Thomas Allason (1790–1852) was an English architect, surveyor and landscaper, noted in particular for his work at Connaught Square and the Ladbroke Estate in Kensington.

==Early life==

Allason was born in London, England, in 1790. He studied architecture under William Atkinson (1774/5–1839), and won the silver medal of the Royal Academy School in 1809.

In 1814 Allason visited Greece. He claimed to have been the first to spot entasis on the shafts of Greek columns, although Charles Robert Cockerell (1788–1863) and Carl Haller von Hallerstein (1774–1817), whom Allason had met while in Athens, had also observed this.

Allason was a skilled draughtsman and in 1819 he published a series of engravings entitled Picturesque Views of the Antiquities of Pola in Istria. The plates themselves were engraved by WB. Cooke, George Cooke, Henry Moses, and Cosmo Armstrong. The book was published by John Murray in 1819.

==Architecture==

Few of Allason's buildings have survived into the modern era. Perhaps his most enduring legacy is his work on Connaught Square, and on the Ladbroke Estate in Kensington, London. In 1821 James Weller Ladbroke inherited his family's then largely rural estate on the western edges of London, and soon set about planning its development. Ladbroke left the actual business of developing his land to the firm of City solicitors, Smith, Bayley (known as Bayley and Janson after 1836), who worked with Allason to develop the property. Allason's first task was to prepare a plan for the layout of the main portion of the estate, which was completed by 1823. The plan marks the genesis of his most enduring idea - the creation of large private communal gardens enclosed by terraces and/or crescents of houses.

Allason's 1823 design was evidently inspired by the work of John Nash (1752-1835) at Regent's Park, and his vision was an ambitious one, consisting of a spectacular estate, focused on a large central circus with radiating streets built around central "paddocks" or garden squares. Allason's purpose was to combine the bucolic pleasures of the countryside with the urban amenities of the city. However, the financial crisis of 1825 forced his plans to be greatly scaled down, and this original bold vision would never be fulfilled. Nonetheless, eventually around fifteen of these communal garden squares would be built, and they continue to contribute to the unique character of Notting Hill to this day.

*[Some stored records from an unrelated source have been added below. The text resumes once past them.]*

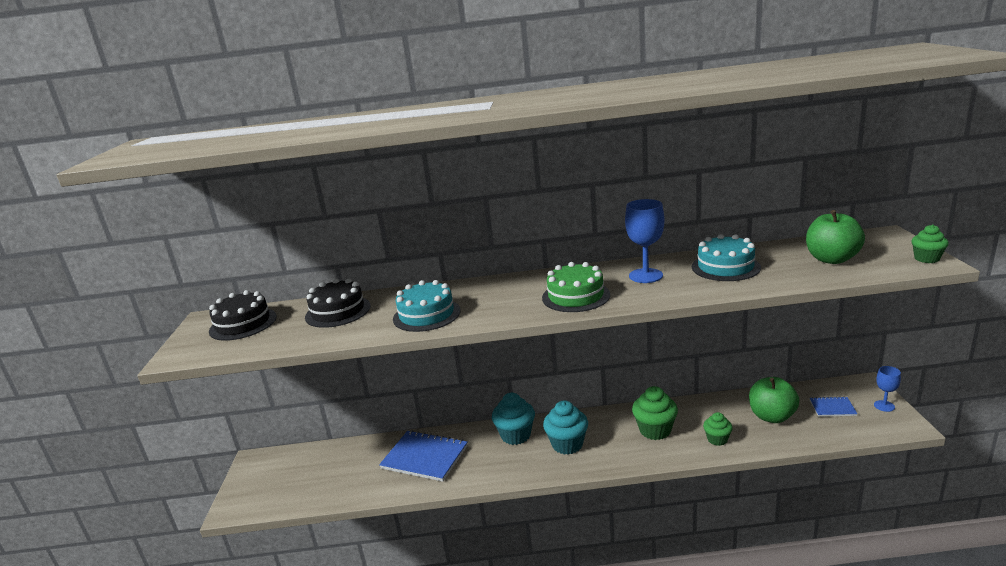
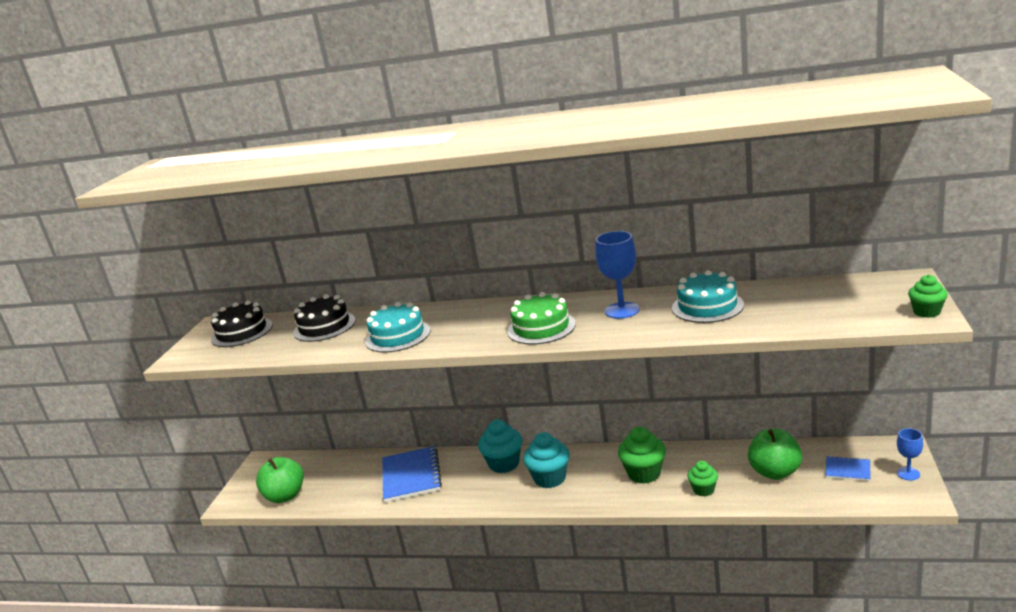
camera: 15 degrees right, 0 degrees up
blue notebook [379,430,468,482] -> blue notebook turned 45 degrees clockwise [382,446,442,502]
green apple [806,210,865,264] -> green apple moved to [256,457,304,503]

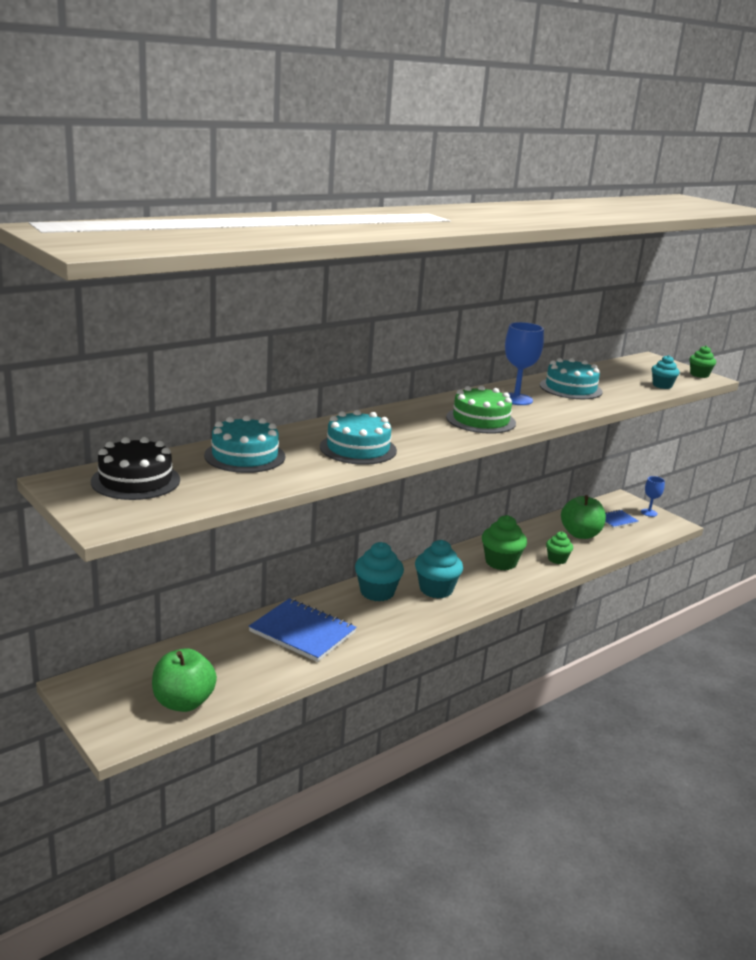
camera: 55 degrees left, 0 degrees up
black cake [293,294,356,342] -> turquoise cake [204,415,285,473]
none -> turquoise cupcake [652,355,680,389]

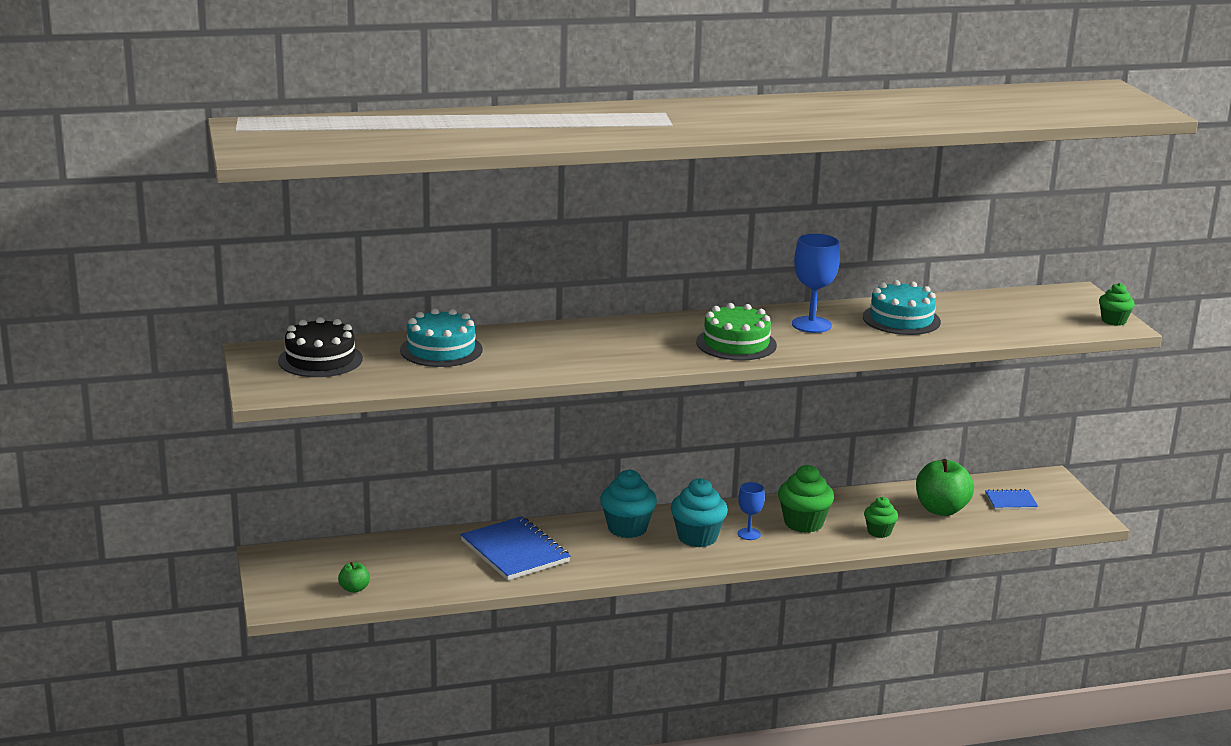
camera: 25 degrees right, 0 degrees up
green apple [152,648,217,712] -> green apple [338,562,370,593], size x0.49
turquoise cake [320,410,397,465] -> none
blue goblet [641,476,665,517] -> blue goblet moved to [738,482,765,540]
turquoise cupcake [652,355,680,389] -> none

Allason's own house Linden Lodge in Linden Gardens (now demolished) was illustrated in John Claudius Loudon's Encyclopaedia of Cottage, Farm, and Villa Architecture (1846), and he designed a studio for the artist William Mulready (1786–1863) at Linden Grove, Bayswater, in 1827.

Among his other architectural works was the Alliance Fire Office, Bartholomew Lane, London, demolished in 1841. He also oversaw the development of the Pitt Estate, Kensington, from 1844, designed Pyrgo Park, Romford, Essex, (built in 1851, and demolished by the local council in 1940), and was involved in the d'Este Estate, Ramsgate, Kent.

His son, Thomas George Dickson Allason (d. 1868), was also an architect, and lived at 1 Connaught Square. Another son, Alfred, was grandfather of the Conservative politician James Allason.